_INSTRUCTIONS FOR THE TASK_: Reproduce every line of text in the listing below word for word, leaving out the pictures.

Saved data entries:
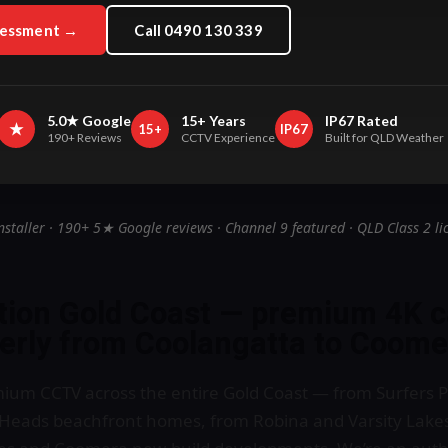
sessment →
Call 0490 130 339
5.0★ Google
15+ Years
IP67 Rated
★
15+
IP67
190+ Reviews
CCTV Experience
Built for QLD Weather
nstaller · 190+ 5★ Google reviews · Channel 9 featured · QLD Class 2 li
ation Gold Coast — premium 4K 
perly from Coolangatta to Coome
mium CCTV across the entire Gold Coast — from Surfers P
Heads beachfront homes, from Robina and Varsity Lakes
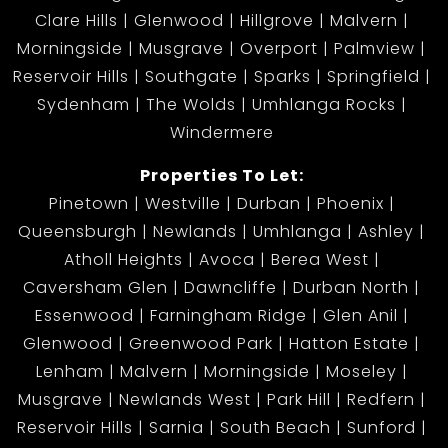
Clare Hills
Glenwood
Hillgrove
Malvern
Morningside
Musgrave
Overport
Palmview
Reservoir Hills
Southgate
Sparks
Springfield
Sydenham
The Wolds
Umhlanga Rocks
Windermere
Properties To Let:
Pinetown
Westville
Durban
Phoenix
Queensburgh
Newlands
Umhlanga
Ashley
Atholl Heights
Avoca
Berea West
Caversham Glen
Dawncliffe
Durban North
Essenwood
Farningham Ridge
Glen Anil
Glenwood
Greenwood Park
Hatton Estate
Lenham
Malvern
Morningside
Moseley
Musgrave
Newlands West
Park Hill
Redfern
Reservoir Hills
Sarnia
South Beach
Sunford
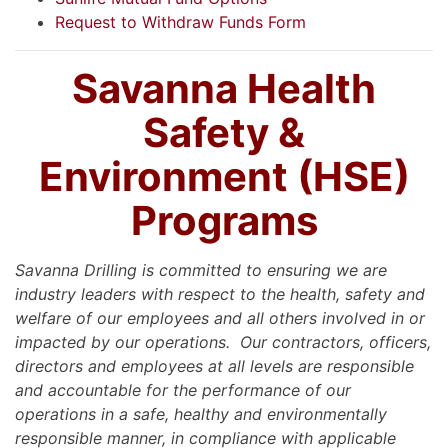
Request to Withdraw Funds Form
Savanna Health
Safety &
Environment (HSE)
Programs
Savanna Drilling is committed to ensuring we are
industry leaders with respect to the health, safety and
welfare of our employees and all others involved in or
impacted by our operations. Our contractors, officers,
directors and employees at all levels are responsible
and accountable for the performance of our
operations in a safe, healthy and environmentally
responsible manner, in compliance with applicable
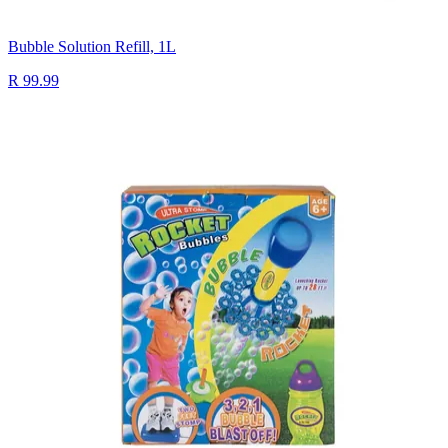
Bubble Solution Refill, 1L
R 99.99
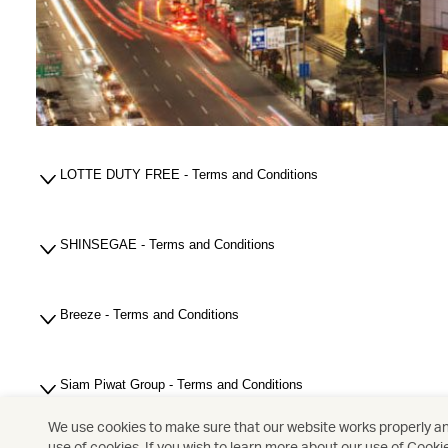
LOTTE DUTY FREE - Terms and Conditions
SHINSEGAE - Terms and Conditions
Breeze - Terms and Conditions
Siam Piwat Group - Terms and Conditions
We use cookies to make sure that our website works properly and
use of cookies. If you wish to learn more about our use of Cooki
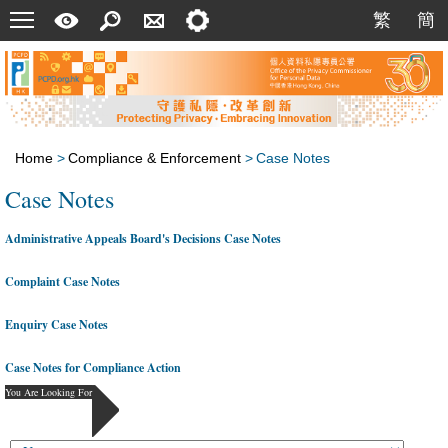
Menu
A
Search
Contact
Setting
繁
簡
繁
簡
Quick
Us
Guide
Home
>
Compliance & Enforcement
>
Case Notes
Case Notes
Administrative Appeals Board's Decisions Case Notes
Complaint Case Notes
Enquiry Case Notes
Case Notes for Compliance Action
You Are Looking For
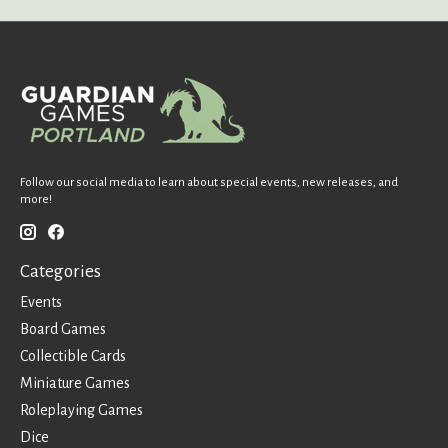
Follow our social media to learn about special events, new releases, and
more!
Categories
Events
Board Games
Collectible Cards
Miniature Games
Roleplaying Games
Dice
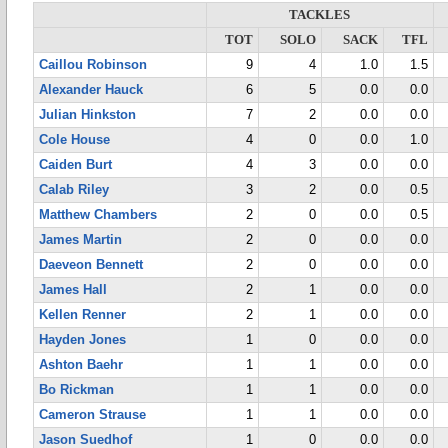
TACKLES
TOT
SOLO
SACK
TFL
Caillou Robinson
9
4
1.0
1.5
Alexander Hauck
6
5
0.0
0.0
Julian Hinkston
7
2
0.0
0.0
Cole House
4
0
0.0
1.0
Caiden Burt
4
3
0.0
0.0
Calab Riley
3
2
0.0
0.5
Matthew Chambers
2
0
0.0
0.5
James Martin
2
0
0.0
0.0
Daeveon Bennett
2
0
0.0
0.0
James Hall
2
1
0.0
0.0
Kellen Renner
2
1
0.0
0.0
Hayden Jones
1
0
0.0
0.0
Ashton Baehr
1
1
0.0
0.0
Bo Rickman
1
1
0.0
0.0
Cameron Strause
1
1
0.0
0.0
Jason Suedhof
1
0
0.0
0.0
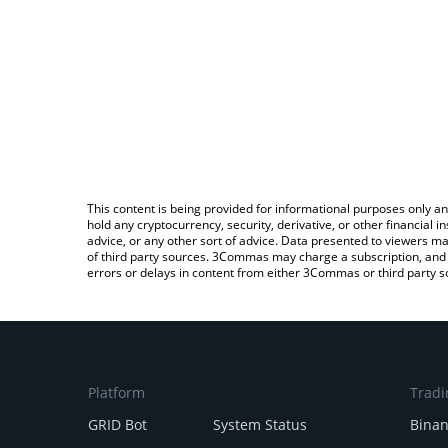
This content is being provided for informational purposes only an
hold any cryptocurrency, security, derivative, or other financial
advice, or any other sort of advice. Data presented to viewers ma
of third party sources. 3Commas may charge a subscription, and u
errors or delays in content from either 3Commas or third party s
Platform
Tradi
GRID Bot
System Status
Bina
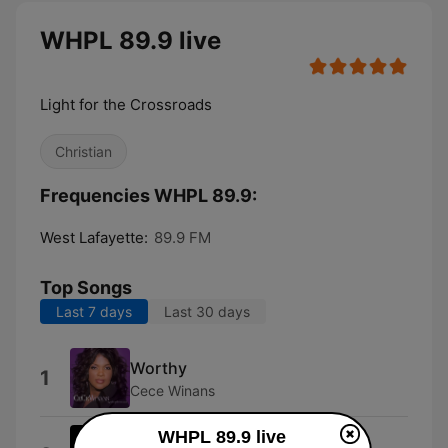
WHPL 89.9 live
Light for the Crossroads
Christian
Frequencies WHPL 89.9:
West Lafayette:
89.9 FM
Top Songs
Last 7 days
Last 30 days
Worthy
1
Cece Winans
WHPL 89.9 live
1-800-555-Uga2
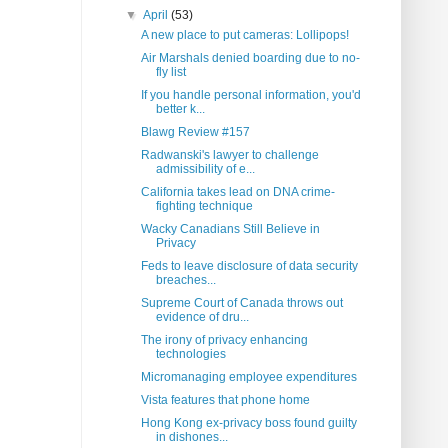
▼
April
(53)
A new place to put cameras: Lollipops!
Air Marshals denied boarding due to no-
fly list
If you handle personal information, you'd
better k...
Blawg Review #157
Radwanski's lawyer to challenge
admissibility of e...
California takes lead on DNA crime-
fighting technique
Wacky Canadians Still Believe in
Privacy
Feds to leave disclosure of data security
breaches...
Supreme Court of Canada throws out
evidence of dru...
The irony of privacy enhancing
technologies
Micromanaging employee expenditures
Vista features that phone home
Hong Kong ex-privacy boss found guilty
in dishones...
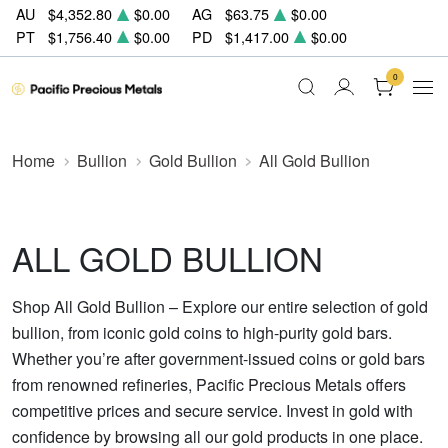
AU
$4,352.80
$0.00
AG
$63.75
$0.00
PT
$1,756.40
$0.00
PD
$1,417.00
$0.00
0
Home
Bullion
Gold Bullion
All Gold Bullion
ALL GOLD BULLION
Shop All Gold Bullion – Explore our entire selection of gold
bullion, from iconic gold coins to high-purity gold bars.
Whether you’re after government-issued coins or gold bars
from renowned refineries, Pacific Precious Metals offers
competitive prices and secure service. Invest in gold with
confidence by browsing all our gold products in one place.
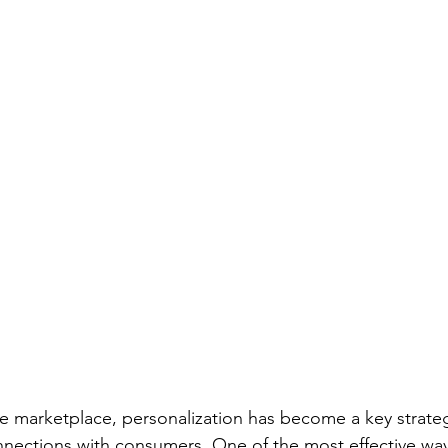
ve marketplace, personalization has become a key strateg
nections with consumers. One of the most effective way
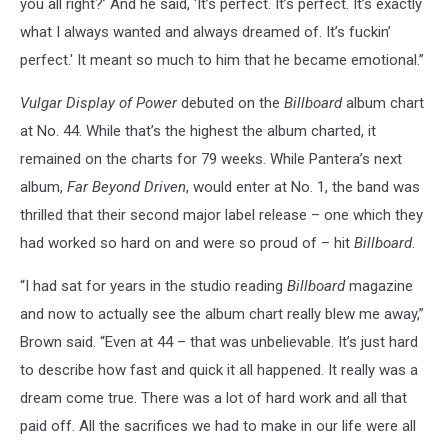
you all right?’ And he said, ‘It’s perfect. It’s perfect. It’s exactly
what I always wanted and always dreamed of. It’s fuckin’
perfect.' It meant so much to him that he became emotional.”
Vulgar Display of Power
debuted on the
Billboard
album chart
at No. 44. While that’s the highest the album charted, it
remained on the charts for 79 weeks. While Pantera’s next
album,
Far Beyond Driven
, would enter at No. 1, the band was
thrilled that their second major label release – one which they
had worked so hard on and were so proud of – hit
Billboard
.
“I had sat for years in the studio reading
Billboard
magazine
and now to actually see the album chart really blew me away,”
Brown said. “Even at 44 – that was unbelievable. It’s just hard
to describe how fast and quick it all happened. It really was a
dream come true. There was a lot of hard work and all that
paid off. All the sacrifices we had to make in our life were all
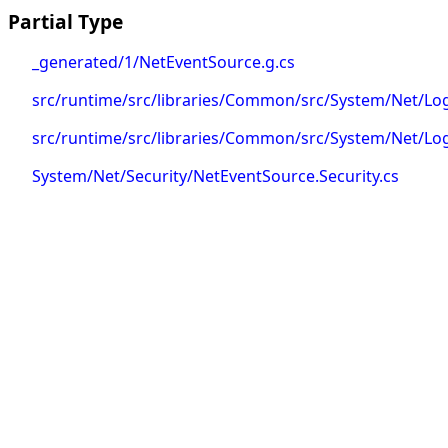
Partial Type
_generated/1/NetEventSource.g.cs
src/runtime/src/libraries/Common/src/System/Net/L
src/runtime/src/libraries/Common/src/System/Net/L
System/Net/Security/NetEventSource.Security.cs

_WRITTEN REPLY_:
sessment →
Call 0490 130 339
5.0★ Google
15+ Years
IP67 Rated
★
15+
IP67
190+ Reviews
CCTV Experience
Built for QLD Weather
nstaller · 190+ 5★ Google reviews · Channel 9 featured · QLD Class 2 li
ation Gold Coast — premium 4K 
perly from Coolangatta to Coome
mium CCTV across the entire Gold Coast — from Surfers P
Heads beachfront homes, from Robina and Varsity Lakes
Clare Hills
Glenwood
Hillgrove
Malvern
Morningside
Musgrave
Overport
Palmview
Reservoir Hills
Southgate
Sparks
Springfield
Sydenham
The Wolds
Umhlanga Rocks
Windermere
Properties To Let:
Pinetown
Westville
Durban
Phoenix
Queensburgh
Newlands
Umhlanga
Ashley
Atholl Heights
Avoca
Berea West
Caversham Glen
Dawncliffe
Durban North
Essenwood
Farningham Ridge
Glen Anil
Glenwood
Greenwood Park
Hatton Estate
Lenham
Malvern
Morningside
Moseley
Musgrave
Newlands West
Park Hill
Redfern
Reservoir Hills
Sarnia
South Beach
Sunford
Request to Withdraw Funds Form
Savanna Health
Safety &
Environment (HSE)
Programs
Savanna Drilling is committed to ensuring we are
industry leaders with respect to the health, safety and
welfare of our employees and all others involved in or
impacted by our operations. Our contractors, officers,
directors and employees at all levels are responsible
and accountable for the performance of our
operations in a safe, healthy and environmentally
responsible manner, in compliance with applicable
Bubble Solution Refill, 1L
R 99.99
LOTTE DUTY FREE - Terms and Conditions
SHINSEGAE - Terms and Conditions
Breeze - Terms and Conditions
Siam Piwat Group - Terms and Conditions
We use cookies to make sure that our website works properly and
use of cookies. If you wish to learn more about our use of Cooki
Menu
A
Search
Contact
Setting
繁
簡
繁
簡
Quick
Us
Guide
Home
>
Compliance & Enforcement
>
Case Notes
Case Notes
Administrative Appeals Board's Decisions Case Notes
Complaint Case Notes
Enquiry Case Notes
Case Notes for Compliance Action
You Are Looking For
Follow our social media to learn about special events, new releases, and
more!
Categories
Events
Board Games
Collectible Cards
Miniature Games
Roleplaying Games
Dice
TACKLES
TOT
SOLO
SACK
TFL
Caillou Robinson
9
4
1.0
1.5
Alexander Hauck
6
5
0.0
0.0
Julian Hinkston
7
2
0.0
0.0
Cole House
4
0
0.0
1.0
Caiden Burt
4
3
0.0
0.0
Calab Riley
3
2
0.0
0.5
Matthew Chambers
2
0
0.0
0.5
James Martin
2
0
0.0
0.0
Daeveon Bennett
2
0
0.0
0.0
James Hall
2
1
0.0
0.0
Kellen Renner
2
1
0.0
0.0
Hayden Jones
1
0
0.0
0.0
Ashton Baehr
1
1
0.0
0.0
Bo Rickman
1
1
0.0
0.0
Cameron Strause
1
1
0.0
0.0
Jason Suedhof
1
0
0.0
0.0
This content is being provided for informational purposes only an
hold any cryptocurrency, security, derivative, or other financial
advice, or any other sort of advice. Data presented to viewers ma
of third party sources. 3Commas may charge a subscription, and u
errors or delays in content from either 3Commas or third party s
Platform
Tradi
GRID Bot
System Status
Bina
WHPL 89.9 live
Light for the Crossroads
Christian
Frequencies WHPL 89.9:
West Lafayette:
89.9 FM
Top Songs
Last 7 days
Last 30 days
Worthy
1
Cece Winans
WHPL 89.9 live
1-800-555-Uga2
▼
April
(53)
A new place to put cameras: Lollipops!
Air Marshals denied boarding due to no-
fly list
If you handle personal information, you'd
better k...
Blawg Review #157
Radwanski's lawyer to challenge
admissibility of e...
California takes lead on DNA crime-
fighting technique
Wacky Canadians Still Believe in
Privacy
Feds to leave disclosure of data security
breaches...
Supreme Court of Canada throws out
evidence of dru...
The irony of privacy enhancing
technologies
Micromanaging employee expenditures
Vista features that phone home
Hong Kong ex-privacy boss found guilty
in dishones...
AU
$4,352.80
$0.00
AG
$63.75
$0.00
PT
$1,756.40
$0.00
PD
$1,417.00
$0.00
0
Home
Bullion
Gold Bullion
All Gold Bullion
ALL GOLD BULLION
Shop All Gold Bullion – Explore our entire selection of gold
bullion, from iconic gold coins to high-purity gold bars.
Whether you’re after government-issued coins or gold bars
from renowned refineries, Pacific Precious Metals offers
competitive prices and secure service. Invest in gold with
confidence by browsing all our gold products in one place.
ve marketplace, personalization has become a key strateg
nections with consumers. One of the most effective way
you all right?’ And he said, ‘It’s perfect. It’s perfect. It’s exactly
what I always wanted and always dreamed of. It’s fuckin’
perfect.' It meant so much to him that he became emotional.”
Vulgar Display of Power
debuted on the
Billboard
album chart
at No. 44. While that’s the highest the album charted, it
remained on the charts for 79 weeks. While Pantera’s next
album,
Far Beyond Driven
, would enter at No. 1, the band was
thrilled that their second major label release – one which they
had worked so hard on and were so proud of – hit
Billboard
.
“I had sat for years in the studio reading
Billboard
magazine
and now to actually see the album chart really blew me away,”
Brown said. “Even at 44 – that was unbelievable. It’s just hard
to describe how fast and quick it all happened. It really was a
dream come true. There was a lot of hard work and all that
paid off. All the sacrifices we had to make in our life were all
Partial Type
_generated/1/NetEventSource.g.cs
src/runtime/src/libraries/Common/src/System/Net/L
src/runtime/src/libraries/Common/src/System/Net/L
System/Net/Security/NetEventSource.Security.cs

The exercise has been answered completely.